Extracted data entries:
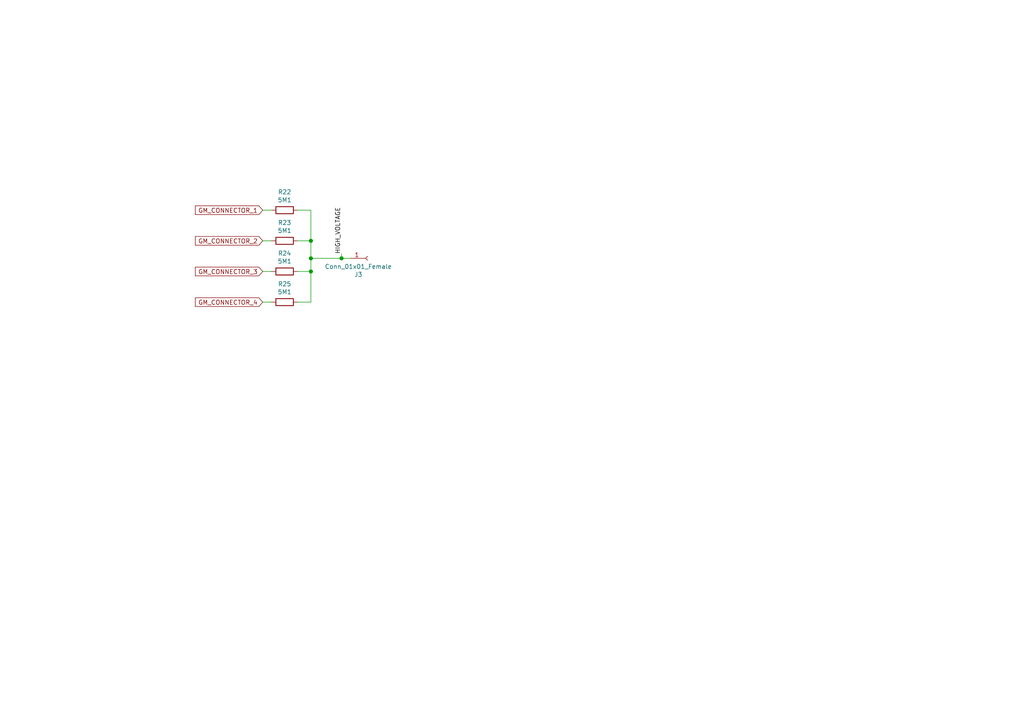
<source format=kicad_sch>
(kicad_sch (version 20210621) (generator eeschema)

  (uuid c9dddf1a-e33c-46f0-938b-af4228e68384)

  (paper "A4")

  

  (junction (at 90.17 69.85) (diameter 1.016) (color 0 0 0 0))
  (junction (at 90.17 74.93) (diameter 1.016) (color 0 0 0 0))
  (junction (at 90.17 78.74) (diameter 1.016) (color 0 0 0 0))
  (junction (at 99.06 74.93) (diameter 1.016) (color 0 0 0 0))

  (wire (pts (xy 76.2 60.96) (xy 78.74 60.96))
    (stroke (width 0) (type solid) (color 0 0 0 0))
    (uuid b3e4f657-fccf-4234-98e3-9826cb309d81)
  )
  (wire (pts (xy 76.2 69.85) (xy 78.74 69.85))
    (stroke (width 0) (type solid) (color 0 0 0 0))
    (uuid acbb1082-eb98-4068-9148-b4c10cdb9b6a)
  )
  (wire (pts (xy 76.2 78.74) (xy 78.74 78.74))
    (stroke (width 0) (type solid) (color 0 0 0 0))
    (uuid 14a14f58-0b2b-47f3-ab7a-5eb386f8bdf9)
  )
  (wire (pts (xy 76.2 87.63) (xy 78.74 87.63))
    (stroke (width 0) (type solid) (color 0 0 0 0))
    (uuid 9b1e4a9a-d4bc-4a83-8a5d-804e8c790616)
  )
  (wire (pts (xy 86.36 69.85) (xy 90.17 69.85))
    (stroke (width 0) (type solid) (color 0 0 0 0))
    (uuid 89288be7-e5cc-4c96-84f2-3a217cf5c590)
  )
  (wire (pts (xy 86.36 78.74) (xy 90.17 78.74))
    (stroke (width 0) (type solid) (color 0 0 0 0))
    (uuid f91b7223-b9db-4e79-8825-3d126b7f6496)
  )
  (wire (pts (xy 86.36 87.63) (xy 90.17 87.63))
    (stroke (width 0) (type solid) (color 0 0 0 0))
    (uuid c9dfae87-3461-4e60-a7fe-8f24c1b5acfd)
  )
  (wire (pts (xy 90.17 60.96) (xy 86.36 60.96))
    (stroke (width 0) (type solid) (color 0 0 0 0))
    (uuid 04a4443c-84fb-470c-b217-0b677335762a)
  )
  (wire (pts (xy 90.17 69.85) (xy 90.17 60.96))
    (stroke (width 0) (type solid) (color 0 0 0 0))
    (uuid 187fa388-f3f0-45b7-a97b-936321ca1d8d)
  )
  (wire (pts (xy 90.17 74.93) (xy 90.17 69.85))
    (stroke (width 0) (type solid) (color 0 0 0 0))
    (uuid 82cdb2fe-4a24-4a36-81cb-cf4603b86c77)
  )
  (wire (pts (xy 90.17 74.93) (xy 99.06 74.93))
    (stroke (width 0) (type solid) (color 0 0 0 0))
    (uuid 88fea9de-831b-42f3-9020-927b56d1376c)
  )
  (wire (pts (xy 90.17 78.74) (xy 90.17 74.93))
    (stroke (width 0) (type solid) (color 0 0 0 0))
    (uuid fc157a7b-a245-40a9-ba96-62638f40c5ae)
  )
  (wire (pts (xy 90.17 87.63) (xy 90.17 78.74))
    (stroke (width 0) (type solid) (color 0 0 0 0))
    (uuid 0872fea6-96bf-40ca-ba1b-cc9d5c64e219)
  )
  (wire (pts (xy 99.06 73.66) (xy 99.06 74.93))
    (stroke (width 0) (type solid) (color 0 0 0 0))
    (uuid dacdcc9b-a54a-4808-be5f-357ca9319a37)
  )
  (wire (pts (xy 99.06 74.93) (xy 101.6 74.93))
    (stroke (width 0) (type solid) (color 0 0 0 0))
    (uuid 0eaefb34-645d-4970-a256-6a610c9a4b25)
  )

  (label "HIGH_VOLTAGE" (at 99.06 73.66 90)
    (effects (font (size 1.27 1.27)) (justify left bottom))
    (uuid 529912ce-4397-4644-8d72-bd6cb2841eb0)
  )

  (global_label "GM_CONNECTOR_1" (shape input) (at 76.2 60.96 180) (fields_autoplaced)
    (effects (font (size 1.27 1.27)) (justify right))
    (uuid 7e6fa4ba-0a0f-46da-87e8-2d09133de164)
    (property "Intersheet References" "${INTERSHEET_REFS}" (id 0) (at 0 0 0)
      (effects (font (size 1.27 1.27)) hide)
    )
  )
  (global_label "GM_CONNECTOR_2" (shape input) (at 76.2 69.85 180) (fields_autoplaced)
    (effects (font (size 1.27 1.27)) (justify right))
    (uuid 1fb2b7a0-49b8-4e6e-a4e8-5ce502a3ee71)
    (property "Intersheet References" "${INTERSHEET_REFS}" (id 0) (at 0 0 0)
      (effects (font (size 1.27 1.27)) hide)
    )
  )
  (global_label "GM_CONNECTOR_3" (shape input) (at 76.2 78.74 180) (fields_autoplaced)
    (effects (font (size 1.27 1.27)) (justify right))
    (uuid 54ba6341-6edb-47a8-90cd-7b9b0d9551c9)
    (property "Intersheet References" "${INTERSHEET_REFS}" (id 0) (at 0 0 0)
      (effects (font (size 1.27 1.27)) hide)
    )
  )
  (global_label "GM_CONNECTOR_4" (shape input) (at 76.2 87.63 180) (fields_autoplaced)
    (effects (font (size 1.27 1.27)) (justify right))
    (uuid ecf189e1-5b42-4444-8e90-819bbad1f45b)
    (property "Intersheet References" "${INTERSHEET_REFS}" (id 0) (at 0 0 0)
      (effects (font (size 1.27 1.27)) hide)
    )
  )

  (symbol (lib_id "Connector:Conn_01x01_Female") (at 106.68 74.93 0) (mirror x) (unit 1)
    (in_bom yes) (on_board yes)
    (uuid 00000000-0000-0000-0000-00005fa3afb4)
    (property "Reference" "J3" (id 0) (at 103.9368 79.629 0))
    (property "Value" "Conn_01x01_Female" (id 1) (at 103.9368 77.3176 0))
    (property "Footprint" "TestPoint:TestPoint_Loop_D2.60mm_Drill1.4mm_Beaded" (id 2) (at 106.68 74.93 0)
      (effects (font (size 1.27 1.27)) hide)
    )
    (property "Datasheet" "~" (id 3) (at 106.68 74.93 0)
      (effects (font (size 1.27 1.27)) hide)
    )
    (pin "1" (uuid f9192aa1-9e4d-4415-a7c9-4b8e9d68af30))
  )

  (symbol (lib_id "Device:R") (at 82.55 60.96 270) (unit 1)
    (in_bom yes) (on_board yes)
    (uuid 00000000-0000-0000-0000-00005fa2fa96)
    (property "Reference" "R22" (id 0) (at 82.55 55.7022 90))
    (property "Value" "5M1" (id 1) (at 82.55 58.0136 90))
    (property "Footprint" "Resistor_THT:R_Axial_DIN0411_L9.9mm_D3.6mm_P12.70mm_Horizontal" (id 2) (at 82.55 59.182 90)
      (effects (font (size 1.27 1.27)) hide)
    )
    (property "Datasheet" "~" (id 3) (at 82.55 60.96 0)
      (effects (font (size 1.27 1.27)) hide)
    )
    (pin "1" (uuid f2324832-c02b-47fd-9e6c-dd83c381de5a))
    (pin "2" (uuid 51f32ceb-97c2-4286-80e8-966c638895ac))
  )

  (symbol (lib_id "Device:R") (at 82.55 69.85 270) (unit 1)
    (in_bom yes) (on_board yes)
    (uuid 00000000-0000-0000-0000-00005fa384db)
    (property "Reference" "R23" (id 0) (at 82.55 64.5922 90))
    (property "Value" "5M1" (id 1) (at 82.55 66.9036 90))
    (property "Footprint" "Resistor_THT:R_Axial_DIN0411_L9.9mm_D3.6mm_P12.70mm_Horizontal" (id 2) (at 82.55 68.072 90)
      (effects (font (size 1.27 1.27)) hide)
    )
    (property "Datasheet" "~" (id 3) (at 82.55 69.85 0)
      (effects (font (size 1.27 1.27)) hide)
    )
    (pin "1" (uuid af396279-8c7e-42bf-ab0e-efaf1a58177b))
    (pin "2" (uuid 54748a2e-4225-4717-bccf-2f3586d3df0b))
  )

  (symbol (lib_id "Device:R") (at 82.55 78.74 270) (unit 1)
    (in_bom yes) (on_board yes)
    (uuid 00000000-0000-0000-0000-00005fa3866d)
    (property "Reference" "R24" (id 0) (at 82.55 73.4822 90))
    (property "Value" "5M1" (id 1) (at 82.55 75.7936 90))
    (property "Footprint" "Resistor_THT:R_Axial_DIN0411_L9.9mm_D3.6mm_P12.70mm_Horizontal" (id 2) (at 82.55 76.962 90)
      (effects (font (size 1.27 1.27)) hide)
    )
    (property "Datasheet" "~" (id 3) (at 82.55 78.74 0)
      (effects (font (size 1.27 1.27)) hide)
    )
    (pin "1" (uuid d45c0475-325a-43b5-a216-6bf598da1650))
    (pin "2" (uuid 6e120b9e-07e5-4fbe-9709-80d7cf804bf3))
  )

  (symbol (lib_id "Device:R") (at 82.55 87.63 270) (unit 1)
    (in_bom yes) (on_board yes)
    (uuid 00000000-0000-0000-0000-00005fa387bb)
    (property "Reference" "R25" (id 0) (at 82.55 82.3722 90))
    (property "Value" "5M1" (id 1) (at 82.55 84.6836 90))
    (property "Footprint" "Resistor_THT:R_Axial_DIN0411_L9.9mm_D3.6mm_P12.70mm_Horizontal" (id 2) (at 82.55 85.852 90)
      (effects (font (size 1.27 1.27)) hide)
    )
    (property "Datasheet" "~" (id 3) (at 82.55 87.63 0)
      (effects (font (size 1.27 1.27)) hide)
    )
    (pin "1" (uuid d1cdba96-d7a6-4dfb-bd6c-80f853810bb9))
    (pin "2" (uuid a6311eb9-051e-4f76-8f21-84859fcb8bec))
  )
)

</source>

▶ _What the task requires_: The answer must consist solely of the lines from the first line of the records through the line containing "(junction (at 99.06", reproduced exactly and without the pictures.

▶ _Response_:
<source format=kicad_sch>
(kicad_sch (version 20210621) (generator eeschema)

  (uuid c9dddf1a-e33c-46f0-938b-af4228e68384)

  (paper "A4")

  

  (junction (at 90.17 69.85) (diameter 1.016) (color 0 0 0 0))
  (junction (at 90.17 74.93) (diameter 1.016) (color 0 0 0 0))
  (junction (at 90.17 78.74) (diameter 1.016) (color 0 0 0 0))
  (junction (at 99.06 74.93) (diameter 1.016) (color 0 0 0 0))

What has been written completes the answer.